I was thinking about making the news letter in arabic, but I need alot of help in making that! do u know any more arabs in here that will help?

----------

## isaidi

heeey

Another Arab living in Canada

Need help adding Arabic language support to Gentoo?

you guys know how.?

Fee 7ada be3ref keef ?

I have pretty much lived with just english on Linux for quite some tiem now... i wanted to try how to add languages now

----------

## tumbak

other than adding arabic to mozilla i havent done much   :Sad: 

----------

## isaidi

yah.. i did some looking around...  and i stoped bothering adding arabic support...

well i want to be able to have arabic webpages on my Apache webserver (on Gentoo)...   i guess i'll keep looking for information... 

I am partially targeting an arabic audience with my website....

----------

## tumbak

if u want to serve arabic pages using apache then u should add Win-1256 to the supported languages in apache's config files, i did that long ago and i forgot how to, but its very easy.

look around and tell me what happens.

salam

----------

## 7amad

Salam,

I'm happy to see this thread here. I'm Hamad from Kuwait. As for Arabic support, I can read/write arabic in almost every application. I don't know why some of you find it hard. I'm sure with a hint or two you'd get it in a couple of minutes.

Good luck!  :Smile: 

----------

## dabbas

As-Salaam 3alaikum

And yet I am another arab from Czech Republic, and that's in Europe  :Wink: 

----------

## eelleemmeenntt

Salam all, Im an arab from Lebanon living in Canada. I used gentoo for a while and I wasnt very happy with the arabic fonts (if you only rely on portage). If you decide to install from other sources and recompile stuff it will work but if you want to keep the system perfect and only use portage then Im not sure how. The brother / sister from kuwait said its working on most apps. Please enlighten us, specially mozilla, firefox, kde ... etc and through portage (is it possible to add a USE flag or something?). Thanks.

----------

## gen2fox

Salam all,

Another Arab member, my name is Ayman, I have been here for a while, but I haven't noticed this thread till now.

As for your question eelleemmeenntt, first follow the Arabeyes howto to set up Gentoo with Arabic support:

Howto: English Arabic

The most important 2 are: kernel options and locale.

The only USE flag I have related to Arabic is bidi, add it to your USE flags.

Then emerge arabeyes-fonts or kacst-fonts, if you are not happy with these fonts, you can copy other font files to /usr/share/fonts.

Now you need to set up keyboard layout, this depends on your desktop env, in KDE you can use Control Center > Regional & Accessibility > Keyboard Layout.

In Gnome, right-click a panel, select Add To Panel > Utility > Keyboard Indicator, then right-click the new applet, select Open Keyboard Prefs, add Arabic to the layout list.
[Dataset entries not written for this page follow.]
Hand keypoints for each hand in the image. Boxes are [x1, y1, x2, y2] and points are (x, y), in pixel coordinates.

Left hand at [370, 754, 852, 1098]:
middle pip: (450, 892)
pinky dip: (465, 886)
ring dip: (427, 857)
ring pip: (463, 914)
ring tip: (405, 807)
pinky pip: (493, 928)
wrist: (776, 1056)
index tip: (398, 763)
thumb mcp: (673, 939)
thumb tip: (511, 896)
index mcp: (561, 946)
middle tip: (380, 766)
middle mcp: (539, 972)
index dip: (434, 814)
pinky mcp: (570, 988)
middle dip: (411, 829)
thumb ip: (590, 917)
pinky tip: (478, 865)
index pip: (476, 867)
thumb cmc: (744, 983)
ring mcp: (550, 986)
Is anybody interested on working on a Arabic howto specific to Gentoo? I see this question quite often on the forums, I can put together one when I have some free time, I wonder if anyone wants to work on it with me.

----------

## hybrid

assalam alaikoum,

what i wanted to say is that as suggested it might be nice to have documentation on how to setup arabic support (input/display/printing) independently from kde or gnome (i am using openbox currently)
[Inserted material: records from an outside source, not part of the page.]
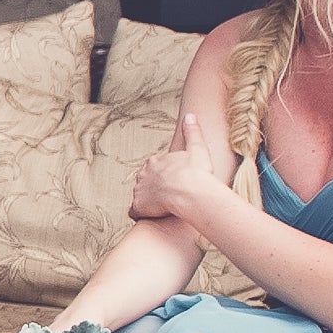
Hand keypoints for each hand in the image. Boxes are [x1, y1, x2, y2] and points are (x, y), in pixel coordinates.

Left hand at [128, 108, 230, 225]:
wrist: (189, 191)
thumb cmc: (196, 172)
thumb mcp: (197, 148)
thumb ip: (192, 132)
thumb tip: (190, 115)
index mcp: (156, 161)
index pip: (155, 167)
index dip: (164, 176)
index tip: (173, 182)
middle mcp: (143, 174)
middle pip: (145, 181)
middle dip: (154, 188)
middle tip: (168, 197)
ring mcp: (139, 190)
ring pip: (140, 196)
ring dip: (148, 202)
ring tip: (162, 208)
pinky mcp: (138, 206)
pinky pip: (135, 212)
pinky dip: (141, 214)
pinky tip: (151, 218)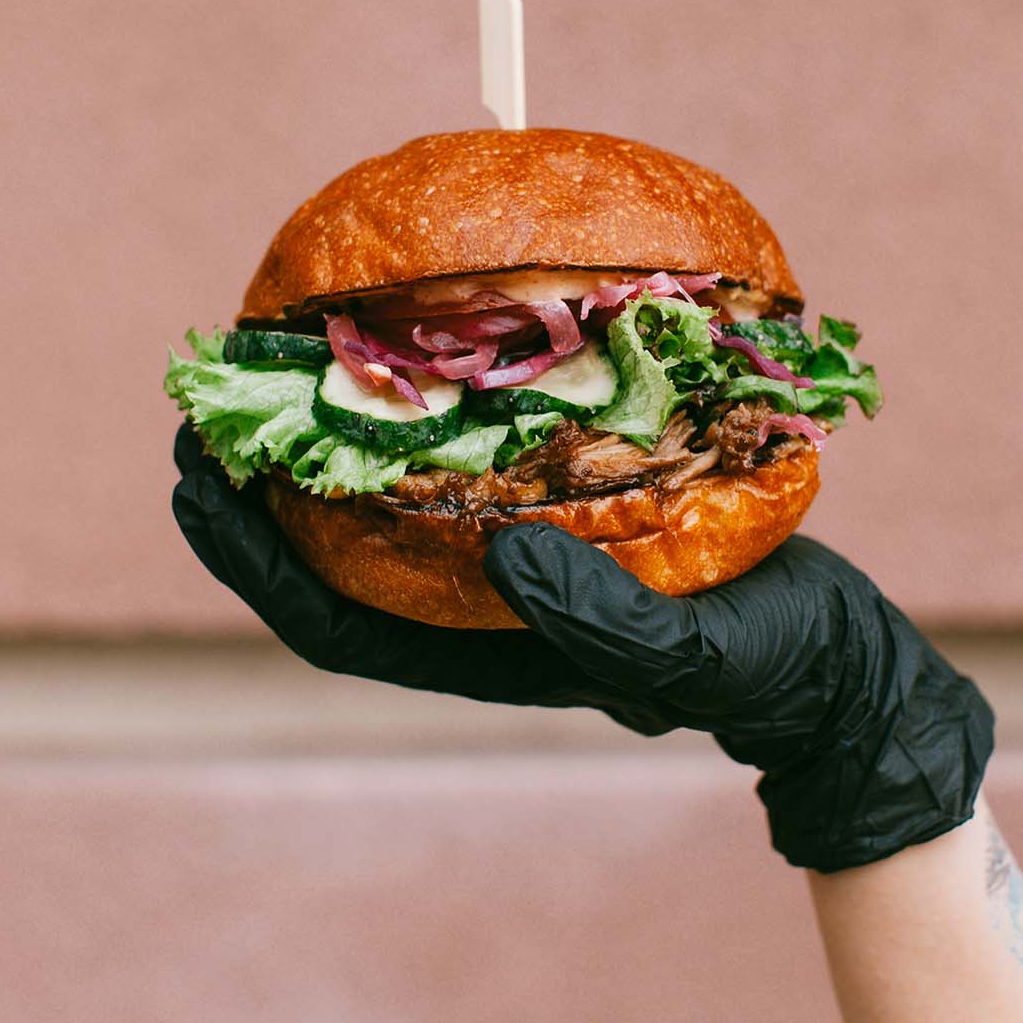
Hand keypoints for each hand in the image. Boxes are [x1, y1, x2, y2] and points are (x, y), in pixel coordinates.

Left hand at [173, 424, 993, 871]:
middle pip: (334, 553)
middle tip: (205, 402)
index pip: (328, 621)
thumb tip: (505, 553)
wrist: (828, 657)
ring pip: (390, 505)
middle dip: (258, 489)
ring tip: (281, 365)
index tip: (194, 481)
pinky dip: (427, 420)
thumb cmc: (766, 665)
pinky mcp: (559, 515)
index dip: (251, 559)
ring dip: (329, 443)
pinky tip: (421, 357)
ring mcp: (510, 562)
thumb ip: (605, 627)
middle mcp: (475, 605)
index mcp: (481, 653)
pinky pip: (465, 466)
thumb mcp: (694, 656)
we can use http://gentoo-wiki.com/Main_Page for that  :Wink: 

i would also like to know how many arabs are there, because it would be nice if we had an arabic section in the forum ...

----------

## gen2fox

An Arabic forum would be great, but unfortunately, I think we need more Arab members for this to happen.

As for the howto, yeah it would be much easier using the wiki, I can start working on it early next week, any ideas/plans?

----------

## L1nux

Salamu 3alaykom,

how are u, i will write some sentences in arabic, testing them how they appear in the forum, but you need to make the encoding of the page to arabic(winows-1256)

السلام عليكم ورحمة الله وبركاته,

كيف الحال , أنا بصدد تعريب بعض المقالات الموجودة في الموقع ولكن بحاجة لمن يساعدني؟

----------

## SaRaCeN

El Salam 3alikom ,

This Ahmed From Egypt ,

I'm glad to know all of u

really gr8 forum

hpoe to be friends here guys

 :Smile: 

----------

## cur!ous

Hala ,

im bashar from dubai

walla i really have the plesure to meet u :Wink: 

----------

## rafmazinger

Salam Aleykom,

I am Rafik, From Tunisia.

Pleased to meet you all there.

If I can be of any assistance ...

----------